**Fragmento de texto**
____________

Si la inconstitucional agresión hubiese prosperado, se habría llevado a cabo un nuevo golpe militar, casi cuatro décadas después del cierre de la nefasta etapa en la historia brasileña marcada por la dictadura que imperó, de 1964 a 1985, en el geográficamente mayor país latinoamericano.

Al igual que Trump -el 10 de enero de 2021-, Bolsonaro -el 1 de enero de 2023- se mantuvo ausente de la asunción presidencial de su sucesor -patán se nace, no se hace-.

Y, al igual que Trump -hace dos años, a bordo del helicóptero presidencial militar-, Bolsonaro -ahora, a bordo del avión presidencial militar- se dirigió, según versiones periodísticas, a Mar-a-Lago, la residencia de quien probablemente ha sido el peor presidente que Estados Unidos ha tenido en casi dos siglos y medio de historia independiente.

____________

**Datos proporcionados**

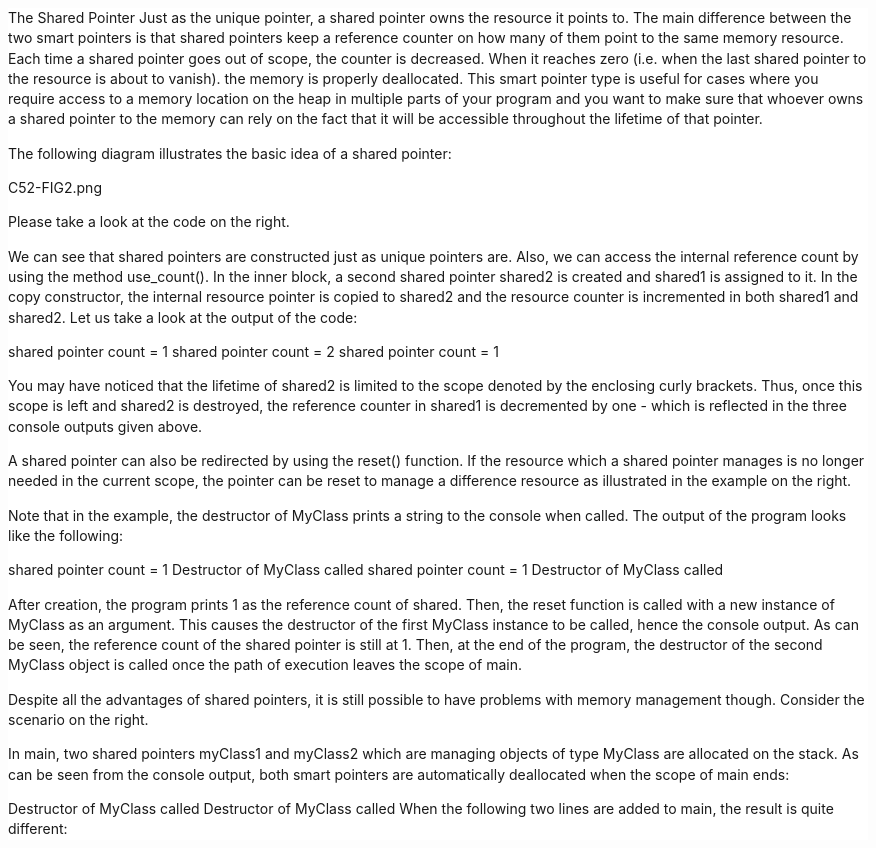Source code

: The Shared Pointer
Just as the unique pointer, a shared pointer owns the resource it points to. The main difference between the two smart pointers is that shared pointers keep a reference counter on how many of them point to the same memory resource. Each time a shared pointer goes out of scope, the counter is decreased. When it reaches zero (i.e. when the last shared pointer to the resource is about to vanish). the memory is properly deallocated. This smart pointer type is useful for cases where you require access to a memory location on the heap in multiple parts of your program and you want to make sure that whoever owns a shared pointer to the memory can rely on the fact that it will be accessible throughout the lifetime of that pointer.

The following diagram illustrates the basic idea of a shared pointer:

C52-FIG2.png

Please take a look at the code on the right.

We can see that shared pointers are constructed just as unique pointers are. Also, we can access the internal reference count by using the method use_count(). In the inner block, a second shared pointer shared2 is created and shared1 is assigned to it. In the copy constructor, the internal resource pointer is copied to shared2 and the resource counter is incremented in both shared1 and shared2. Let us take a look at the output of the code:


shared pointer count = 1
shared pointer count = 2
shared pointer count = 1

You may have noticed that the lifetime of shared2 is limited to the scope denoted by the enclosing curly brackets. Thus, once this scope is left and shared2 is destroyed, the reference counter in shared1 is decremented by one - which is reflected in the three console outputs given above.

A shared pointer can also be redirected by using the reset() function. If the resource which a shared pointer manages is no longer needed in the current scope, the pointer can be reset to manage a difference resource as illustrated in the example on the right.

Note that in the example, the destructor of MyClass prints a string to the console when called. The output of the program looks like the following:

shared pointer count = 1
Destructor of MyClass called
shared pointer count = 1
Destructor of MyClass called

After creation, the program prints 1 as the reference count of shared. Then, the reset function is called with a new instance of MyClass as an argument. This causes the destructor of the first MyClass instance to be called, hence the console output. As can be seen, the reference count of the shared pointer is still at 1. Then, at the end of the program, the destructor of the second MyClass object is called once the path of execution leaves the scope of main.

Despite all the advantages of shared pointers, it is still possible to have problems with memory management though. Consider the scenario on the right.

In main, two shared pointers myClass1 and myClass2 which are managing objects of type MyClass are allocated on the stack. As can be seen from the console output, both smart pointers are automatically deallocated when the scope of main ends:


Destructor of MyClass called
Destructor of MyClass called
When the following two lines are added to main, the result is quite different:
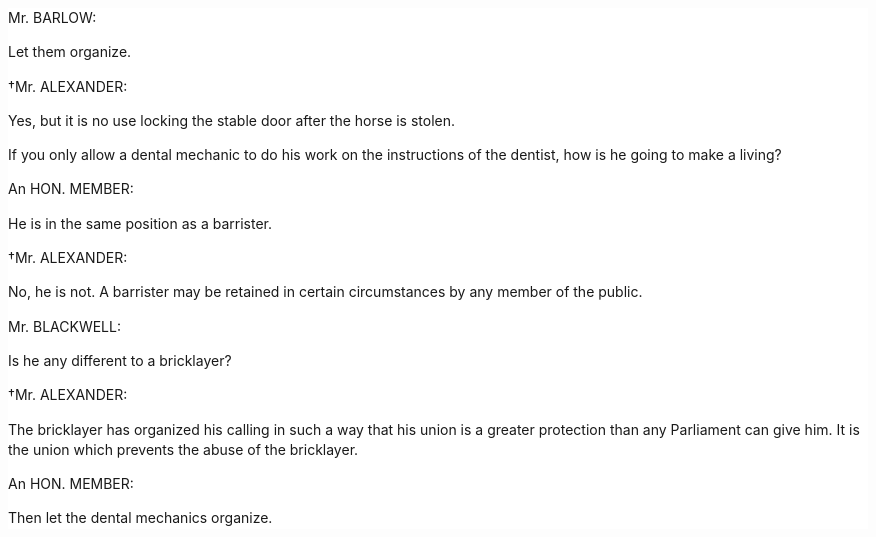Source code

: </speech>

<speech by="#barlow">

<from>Mr. <person refersTo="hansard_za">BARLOW</person>:</from>

<p>Let them organize.</p>

</speech>

<speech by="#alexander">

<from>†Mr. <person refersTo="hansard_za">ALEXANDER</person>:</from>

<p>Yes, but it is no use locking the stable door after the horse is stolen.</p>

<p>If you only allow a dental mechanic to do his work on the instructions of the dentist, how is he going to make a living?</p>

</speech>

<speech by="#hon_member">

<from>An <person refersTo="hansard_za">HON. MEMBER</person>:</from>

<p>He is in the same position as a barrister.</p>

</speech>

<speech by="#alexander">

<from>†Mr. <person refersTo="hansard_za">ALEXANDER</person>:</from>

<p>No, he is not. A barrister may be retained in certain circumstances by any member of the public.</p>

</speech>

<speech by="#blackwell">

<from>Mr. <person refersTo="hansard_za">BLACKWELL</person>:</from>

<p>Is he any different to a bricklayer?</p>

</speech>

<speech by="#alexander">

<from>†Mr. <person refersTo="hansard_za">ALEXANDER</person>:</from>

<p>The bricklayer has organized his calling in such a way that his union is a greater protection than any Parliament can give him. It is the union which prevents the abuse of the bricklayer.</p>

</speech>

<speech by="#hon_member">

<from>An <person refersTo="hansard_za">HON. MEMBER</person>:</from>

<p>Then let the dental mechanics organize.</p>

</speech>

<speech by="#alexander">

____________

**La tarea**
Según el fragmento sobre Bolsonaro, ¿entre qué años imperó la dictadura en Brasil? Los datos no tienen relación alguna con el fragmento.

**Solución propuesta**
De 1964 a 1985.